- Interactive map of Horrell Hill
- Coordinates: 33°57′14″N 80°50′31″W﻿ / ﻿33.95389°N 80.84194°W
- Country: United States
- State: South Carolina
- County: Richland County
- Named for: Thomas Horrell
- Elevation: 111 m (364 ft)

Population (2000)
- • Total: 11,439
- Time zone: EST
- Area code: 803
- GNIS feature ID: 1246064

= Horrell Hill, South Carolina =

Horrell Hill is an unincorporated community in Lower Richland County, South Carolina, United States. Situated south of Fort Jackson and northwest of McEntire Joint National Guard Base, it is centered at approximately the intersection of Garner's Ferry Road (U.S. Route 76/378) and Harmon Road/Horrell Hill Road (SC 86).
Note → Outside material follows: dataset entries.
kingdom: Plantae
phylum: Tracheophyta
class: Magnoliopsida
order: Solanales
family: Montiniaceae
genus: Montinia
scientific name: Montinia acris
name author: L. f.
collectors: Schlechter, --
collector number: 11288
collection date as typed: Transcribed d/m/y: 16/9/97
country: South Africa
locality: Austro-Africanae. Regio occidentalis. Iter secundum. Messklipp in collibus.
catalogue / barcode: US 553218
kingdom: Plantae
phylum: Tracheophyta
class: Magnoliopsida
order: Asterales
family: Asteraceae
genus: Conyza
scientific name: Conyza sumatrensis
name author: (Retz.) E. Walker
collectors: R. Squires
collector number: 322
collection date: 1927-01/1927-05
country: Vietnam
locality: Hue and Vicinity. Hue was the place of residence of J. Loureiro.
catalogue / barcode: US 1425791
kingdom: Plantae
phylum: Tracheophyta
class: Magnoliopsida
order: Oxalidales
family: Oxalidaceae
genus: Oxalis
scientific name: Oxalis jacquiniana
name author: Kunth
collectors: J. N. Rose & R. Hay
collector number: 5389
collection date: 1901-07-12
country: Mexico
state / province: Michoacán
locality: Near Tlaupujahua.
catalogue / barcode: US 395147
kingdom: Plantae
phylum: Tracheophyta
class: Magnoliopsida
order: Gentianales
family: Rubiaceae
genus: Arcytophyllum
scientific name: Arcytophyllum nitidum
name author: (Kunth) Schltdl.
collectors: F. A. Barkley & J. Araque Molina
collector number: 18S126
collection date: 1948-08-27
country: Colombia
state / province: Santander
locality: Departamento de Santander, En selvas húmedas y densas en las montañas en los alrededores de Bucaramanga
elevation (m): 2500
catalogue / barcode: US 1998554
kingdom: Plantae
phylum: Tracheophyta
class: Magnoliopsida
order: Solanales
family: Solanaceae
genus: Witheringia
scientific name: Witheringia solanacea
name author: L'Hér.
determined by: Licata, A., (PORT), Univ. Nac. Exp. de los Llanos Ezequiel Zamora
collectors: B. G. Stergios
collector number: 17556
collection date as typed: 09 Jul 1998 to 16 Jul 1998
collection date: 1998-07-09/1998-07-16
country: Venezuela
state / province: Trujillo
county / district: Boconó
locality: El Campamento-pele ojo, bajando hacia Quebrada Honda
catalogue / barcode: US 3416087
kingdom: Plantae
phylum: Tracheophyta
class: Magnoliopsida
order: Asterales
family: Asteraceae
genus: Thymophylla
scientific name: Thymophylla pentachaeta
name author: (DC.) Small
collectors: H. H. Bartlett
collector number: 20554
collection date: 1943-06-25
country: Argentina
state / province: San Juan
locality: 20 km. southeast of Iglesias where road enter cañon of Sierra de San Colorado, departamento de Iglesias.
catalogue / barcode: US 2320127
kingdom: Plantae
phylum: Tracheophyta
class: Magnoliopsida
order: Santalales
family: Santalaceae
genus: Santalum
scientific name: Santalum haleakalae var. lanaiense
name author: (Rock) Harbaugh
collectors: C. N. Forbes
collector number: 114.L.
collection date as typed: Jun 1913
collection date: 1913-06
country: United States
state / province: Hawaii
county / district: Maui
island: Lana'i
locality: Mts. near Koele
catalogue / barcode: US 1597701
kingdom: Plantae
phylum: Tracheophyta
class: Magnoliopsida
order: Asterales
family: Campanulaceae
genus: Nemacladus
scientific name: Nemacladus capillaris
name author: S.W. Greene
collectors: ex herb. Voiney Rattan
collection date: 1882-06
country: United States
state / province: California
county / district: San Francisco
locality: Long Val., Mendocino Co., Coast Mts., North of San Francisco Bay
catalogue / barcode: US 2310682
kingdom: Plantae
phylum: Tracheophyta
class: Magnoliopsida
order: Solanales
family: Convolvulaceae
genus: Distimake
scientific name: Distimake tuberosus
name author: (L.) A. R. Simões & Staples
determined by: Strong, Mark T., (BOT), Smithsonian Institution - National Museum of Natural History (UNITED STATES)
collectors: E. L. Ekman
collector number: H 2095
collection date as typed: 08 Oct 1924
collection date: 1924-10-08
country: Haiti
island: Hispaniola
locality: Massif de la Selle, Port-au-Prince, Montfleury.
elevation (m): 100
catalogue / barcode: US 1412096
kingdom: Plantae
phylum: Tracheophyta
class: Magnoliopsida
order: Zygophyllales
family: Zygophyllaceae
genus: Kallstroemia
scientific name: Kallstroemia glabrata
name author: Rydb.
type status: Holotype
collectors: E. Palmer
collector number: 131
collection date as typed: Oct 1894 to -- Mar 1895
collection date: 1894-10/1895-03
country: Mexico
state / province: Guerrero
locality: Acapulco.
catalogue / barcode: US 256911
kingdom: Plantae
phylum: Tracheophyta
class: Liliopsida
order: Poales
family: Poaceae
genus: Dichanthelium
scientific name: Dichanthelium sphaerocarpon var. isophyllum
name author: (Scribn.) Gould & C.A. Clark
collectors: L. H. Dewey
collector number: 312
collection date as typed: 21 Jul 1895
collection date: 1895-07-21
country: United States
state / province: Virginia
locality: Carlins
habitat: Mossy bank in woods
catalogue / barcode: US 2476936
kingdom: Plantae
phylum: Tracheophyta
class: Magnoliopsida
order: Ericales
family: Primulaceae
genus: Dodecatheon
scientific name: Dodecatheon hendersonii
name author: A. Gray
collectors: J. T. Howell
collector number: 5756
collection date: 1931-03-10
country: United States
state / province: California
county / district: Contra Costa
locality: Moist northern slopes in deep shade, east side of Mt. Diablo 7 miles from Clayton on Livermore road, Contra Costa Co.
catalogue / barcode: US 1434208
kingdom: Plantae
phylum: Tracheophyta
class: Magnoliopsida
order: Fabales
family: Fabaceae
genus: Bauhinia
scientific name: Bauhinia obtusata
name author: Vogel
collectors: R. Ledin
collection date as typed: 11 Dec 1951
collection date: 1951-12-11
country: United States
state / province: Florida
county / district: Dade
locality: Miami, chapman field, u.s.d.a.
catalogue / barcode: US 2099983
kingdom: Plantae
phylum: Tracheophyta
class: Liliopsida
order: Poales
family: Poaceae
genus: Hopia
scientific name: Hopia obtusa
Congaree Road (SC 769) meets Garner's Ferry Road about 120 meters to the east.

==History==
Settled in the 1770s, and originally called Meyer's (or Myer's) Hill, it was site of the county courthouse of Richland County from 1785 to 1799. When the county seat was transferred to the new city of Columbia, the courthouse was then used for a grammar school.

A number of different names were applied to the area or parts of the area, including Minervaville. Eventually it came to be named for plantation owner Thomas Horrell.

Just before noon on April 30, 1924, Horrell Hill was struck by the F4 Horrell Hill Tornado, the worst in the state's history. Running for 135 miles, it killed 67 people, including 24 in Horrell Hill. Four children died in Horrell Hill Elementary School when the storm demolished it.

Today Horrell Hill has two schools, Horrell Hill Elementary School and Southeast Middle School, operated by Richland County School District One.